I'm going through Jackson a bit, reading on Magnetostatics, and I came into a bump.

I'm looking at

[tex]\nabla\times B=\frac{1}{c}\nabla\times\nabla\times\int\frac{j(r')}{|r-r'|}d^3r'[/tex]

I expand that using 'BAC-CAB' rule and I get:

[tex]\nabla\times B=\frac{1}{c}\nabla\int j(r')\cdot\nabla\left(\frac{1}{|r-r'|}\right)d^3r'-\frac{1}{c}\int j(r')\nabla^2\left(\frac{1}{|r-r'|}\right)d^3r'[/tex]

So after changing the [tex]\nabla[/tex] into [tex]\nabla '[/tex] and using the fact that [tex]\nabla^2\left(\frac{1}{|r-r'|}\right)=-4\pi\delta(r-r')[/tex]

I end up with:

[tex]\nabla\times B=-\frac{1}{c}\nabla\int j(r')\cdot\nabla '\left(\frac{1}{|r-r'|}\right)d^3r'+\frac{4\pi}{c}j(r)[/tex]

And here it says that the first part after integration by parts becomes:

[tex]\nabla\times B=\frac{1}{c}\nabla\int \frac{\nabla '\cdot j(r')}{|r-r'|}\right)d^3r'+\frac{4\pi}{c}j(r)[/tex]
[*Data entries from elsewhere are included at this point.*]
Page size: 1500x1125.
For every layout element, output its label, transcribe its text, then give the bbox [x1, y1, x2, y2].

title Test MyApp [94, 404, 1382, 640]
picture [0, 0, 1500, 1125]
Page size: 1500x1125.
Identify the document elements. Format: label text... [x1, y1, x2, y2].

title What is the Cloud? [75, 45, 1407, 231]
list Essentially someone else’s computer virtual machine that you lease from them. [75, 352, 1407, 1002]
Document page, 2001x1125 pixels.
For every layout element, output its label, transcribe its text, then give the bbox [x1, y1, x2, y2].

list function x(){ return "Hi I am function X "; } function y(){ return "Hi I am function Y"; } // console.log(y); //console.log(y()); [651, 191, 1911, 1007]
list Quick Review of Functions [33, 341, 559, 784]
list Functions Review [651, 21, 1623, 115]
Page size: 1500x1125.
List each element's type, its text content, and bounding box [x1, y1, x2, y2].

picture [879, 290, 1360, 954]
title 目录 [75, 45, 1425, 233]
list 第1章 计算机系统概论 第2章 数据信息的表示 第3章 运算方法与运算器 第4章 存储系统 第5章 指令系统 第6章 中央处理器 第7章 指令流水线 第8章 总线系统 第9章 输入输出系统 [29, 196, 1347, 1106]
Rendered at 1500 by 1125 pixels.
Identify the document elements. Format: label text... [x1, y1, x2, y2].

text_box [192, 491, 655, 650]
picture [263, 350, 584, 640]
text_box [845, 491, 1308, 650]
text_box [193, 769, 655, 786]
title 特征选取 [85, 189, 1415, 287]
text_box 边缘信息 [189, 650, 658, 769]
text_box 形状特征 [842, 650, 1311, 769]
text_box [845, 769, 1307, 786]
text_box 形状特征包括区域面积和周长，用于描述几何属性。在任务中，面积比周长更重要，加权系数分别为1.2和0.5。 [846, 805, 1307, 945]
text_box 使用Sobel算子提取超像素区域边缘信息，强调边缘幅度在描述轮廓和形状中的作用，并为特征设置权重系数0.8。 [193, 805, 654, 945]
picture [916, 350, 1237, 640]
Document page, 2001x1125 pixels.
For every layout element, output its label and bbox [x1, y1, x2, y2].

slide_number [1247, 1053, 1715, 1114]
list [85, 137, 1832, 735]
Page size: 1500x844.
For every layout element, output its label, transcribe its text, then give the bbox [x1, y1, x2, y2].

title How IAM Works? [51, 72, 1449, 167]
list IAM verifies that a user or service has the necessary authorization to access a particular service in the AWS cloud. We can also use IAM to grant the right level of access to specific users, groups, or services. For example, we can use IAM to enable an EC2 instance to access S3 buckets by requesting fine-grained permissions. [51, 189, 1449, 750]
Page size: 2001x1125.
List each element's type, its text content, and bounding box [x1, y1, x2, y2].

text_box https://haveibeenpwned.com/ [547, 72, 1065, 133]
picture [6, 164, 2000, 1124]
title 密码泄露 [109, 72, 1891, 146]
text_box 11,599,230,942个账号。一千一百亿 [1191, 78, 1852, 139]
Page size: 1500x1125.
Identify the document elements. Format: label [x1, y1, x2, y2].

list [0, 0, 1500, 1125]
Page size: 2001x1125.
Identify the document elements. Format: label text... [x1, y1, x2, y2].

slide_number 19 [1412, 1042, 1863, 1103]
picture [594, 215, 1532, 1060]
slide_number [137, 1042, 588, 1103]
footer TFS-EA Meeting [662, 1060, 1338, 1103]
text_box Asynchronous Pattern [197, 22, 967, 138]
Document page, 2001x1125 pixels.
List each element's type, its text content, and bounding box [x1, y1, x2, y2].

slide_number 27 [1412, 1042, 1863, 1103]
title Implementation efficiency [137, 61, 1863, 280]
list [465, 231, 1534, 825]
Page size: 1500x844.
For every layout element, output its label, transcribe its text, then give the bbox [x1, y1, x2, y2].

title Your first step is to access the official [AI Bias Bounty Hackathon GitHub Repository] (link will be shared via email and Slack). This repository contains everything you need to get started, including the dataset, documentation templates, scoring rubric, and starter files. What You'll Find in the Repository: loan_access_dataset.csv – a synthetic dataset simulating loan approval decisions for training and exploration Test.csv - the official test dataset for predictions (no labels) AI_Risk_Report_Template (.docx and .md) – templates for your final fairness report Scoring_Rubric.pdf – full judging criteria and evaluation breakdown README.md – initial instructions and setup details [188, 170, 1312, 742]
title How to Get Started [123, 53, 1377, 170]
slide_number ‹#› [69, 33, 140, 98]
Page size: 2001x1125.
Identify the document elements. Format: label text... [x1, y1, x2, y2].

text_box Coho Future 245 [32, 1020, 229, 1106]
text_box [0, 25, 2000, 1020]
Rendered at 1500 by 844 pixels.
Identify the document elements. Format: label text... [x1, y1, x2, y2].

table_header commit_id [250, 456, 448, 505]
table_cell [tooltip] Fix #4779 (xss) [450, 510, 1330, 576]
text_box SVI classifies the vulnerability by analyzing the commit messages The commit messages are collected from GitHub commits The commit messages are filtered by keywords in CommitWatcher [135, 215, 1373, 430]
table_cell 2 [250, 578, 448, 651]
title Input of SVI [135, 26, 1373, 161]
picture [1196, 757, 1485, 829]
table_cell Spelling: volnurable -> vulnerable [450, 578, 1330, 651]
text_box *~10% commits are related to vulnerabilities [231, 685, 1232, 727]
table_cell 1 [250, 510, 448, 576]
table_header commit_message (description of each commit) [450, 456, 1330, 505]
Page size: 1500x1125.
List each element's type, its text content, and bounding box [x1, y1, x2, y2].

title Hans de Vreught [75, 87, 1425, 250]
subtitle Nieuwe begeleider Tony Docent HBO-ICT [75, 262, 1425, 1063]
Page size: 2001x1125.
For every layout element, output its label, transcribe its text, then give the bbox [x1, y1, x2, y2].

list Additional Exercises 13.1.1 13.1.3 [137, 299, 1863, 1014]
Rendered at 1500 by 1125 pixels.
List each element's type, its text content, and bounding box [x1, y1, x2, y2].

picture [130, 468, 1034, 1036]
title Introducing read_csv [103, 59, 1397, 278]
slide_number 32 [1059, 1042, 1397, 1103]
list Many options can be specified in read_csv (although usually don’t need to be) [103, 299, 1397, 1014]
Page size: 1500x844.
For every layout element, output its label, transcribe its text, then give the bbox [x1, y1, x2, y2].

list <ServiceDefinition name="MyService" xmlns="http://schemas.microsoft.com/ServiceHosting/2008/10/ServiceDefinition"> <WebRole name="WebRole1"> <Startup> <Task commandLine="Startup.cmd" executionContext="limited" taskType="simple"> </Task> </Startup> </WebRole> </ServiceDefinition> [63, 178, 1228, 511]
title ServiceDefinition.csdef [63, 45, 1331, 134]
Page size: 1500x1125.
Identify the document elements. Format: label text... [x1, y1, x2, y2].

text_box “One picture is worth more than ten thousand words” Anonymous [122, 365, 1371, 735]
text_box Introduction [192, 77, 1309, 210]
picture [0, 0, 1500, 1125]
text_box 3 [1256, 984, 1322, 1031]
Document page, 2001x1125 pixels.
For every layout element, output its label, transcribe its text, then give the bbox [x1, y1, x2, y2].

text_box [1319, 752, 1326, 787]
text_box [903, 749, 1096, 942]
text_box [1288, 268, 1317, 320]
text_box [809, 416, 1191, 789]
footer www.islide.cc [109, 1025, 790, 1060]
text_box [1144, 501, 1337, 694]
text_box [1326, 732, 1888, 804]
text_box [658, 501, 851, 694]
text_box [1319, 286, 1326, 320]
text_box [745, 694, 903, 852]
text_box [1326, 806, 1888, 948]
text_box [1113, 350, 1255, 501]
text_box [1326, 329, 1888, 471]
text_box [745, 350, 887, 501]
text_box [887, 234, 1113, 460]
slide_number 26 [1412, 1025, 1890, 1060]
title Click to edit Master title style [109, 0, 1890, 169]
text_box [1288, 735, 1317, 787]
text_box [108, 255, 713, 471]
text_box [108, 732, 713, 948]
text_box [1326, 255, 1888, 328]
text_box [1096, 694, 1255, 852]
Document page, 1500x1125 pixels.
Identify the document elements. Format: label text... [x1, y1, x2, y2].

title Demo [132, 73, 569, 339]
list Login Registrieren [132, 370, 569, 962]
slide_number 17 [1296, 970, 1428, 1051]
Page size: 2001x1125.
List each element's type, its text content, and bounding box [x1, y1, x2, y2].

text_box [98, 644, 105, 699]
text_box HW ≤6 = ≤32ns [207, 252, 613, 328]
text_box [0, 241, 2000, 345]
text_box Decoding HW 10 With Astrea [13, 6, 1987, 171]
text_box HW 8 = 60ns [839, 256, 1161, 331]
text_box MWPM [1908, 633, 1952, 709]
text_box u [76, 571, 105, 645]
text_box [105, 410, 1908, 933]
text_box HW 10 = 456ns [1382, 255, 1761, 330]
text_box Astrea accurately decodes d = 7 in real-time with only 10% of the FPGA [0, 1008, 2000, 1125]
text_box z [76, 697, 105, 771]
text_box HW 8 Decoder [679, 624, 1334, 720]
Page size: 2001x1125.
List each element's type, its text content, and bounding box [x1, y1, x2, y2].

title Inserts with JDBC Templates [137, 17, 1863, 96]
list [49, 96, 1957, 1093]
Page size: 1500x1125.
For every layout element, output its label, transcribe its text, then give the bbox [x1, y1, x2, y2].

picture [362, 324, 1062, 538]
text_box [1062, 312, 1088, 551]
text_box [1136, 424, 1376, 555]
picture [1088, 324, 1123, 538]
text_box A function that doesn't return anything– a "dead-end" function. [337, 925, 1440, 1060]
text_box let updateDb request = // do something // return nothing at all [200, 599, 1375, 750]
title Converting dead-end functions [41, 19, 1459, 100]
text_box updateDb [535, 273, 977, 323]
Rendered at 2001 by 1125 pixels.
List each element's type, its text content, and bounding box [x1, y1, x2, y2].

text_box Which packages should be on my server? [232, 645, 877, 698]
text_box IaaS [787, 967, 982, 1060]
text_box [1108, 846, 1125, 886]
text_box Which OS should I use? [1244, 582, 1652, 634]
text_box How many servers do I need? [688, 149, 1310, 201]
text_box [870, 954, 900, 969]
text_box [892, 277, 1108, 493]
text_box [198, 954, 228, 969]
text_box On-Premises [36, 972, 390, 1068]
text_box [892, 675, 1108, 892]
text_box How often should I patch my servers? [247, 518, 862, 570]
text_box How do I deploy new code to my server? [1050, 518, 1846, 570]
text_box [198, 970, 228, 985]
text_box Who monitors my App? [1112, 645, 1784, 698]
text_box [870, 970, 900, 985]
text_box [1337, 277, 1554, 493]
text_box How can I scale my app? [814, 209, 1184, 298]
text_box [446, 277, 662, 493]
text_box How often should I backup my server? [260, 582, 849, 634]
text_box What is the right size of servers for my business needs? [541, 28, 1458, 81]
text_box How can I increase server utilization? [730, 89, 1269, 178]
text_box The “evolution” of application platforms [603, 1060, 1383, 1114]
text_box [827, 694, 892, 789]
I tried integration by parts like this:

[tex]j(r')d^3r'=dv\Rightarrow j(r')=v[/tex] and [tex]\nabla '\left(\frac{1}{|r-r'|}\right)=u\Rightarrow \nabla^2'\left(\frac{1}{|r-r'|}\right)d^3r'=du[/tex]

But I don't get what I need :\

What am I doing wrong?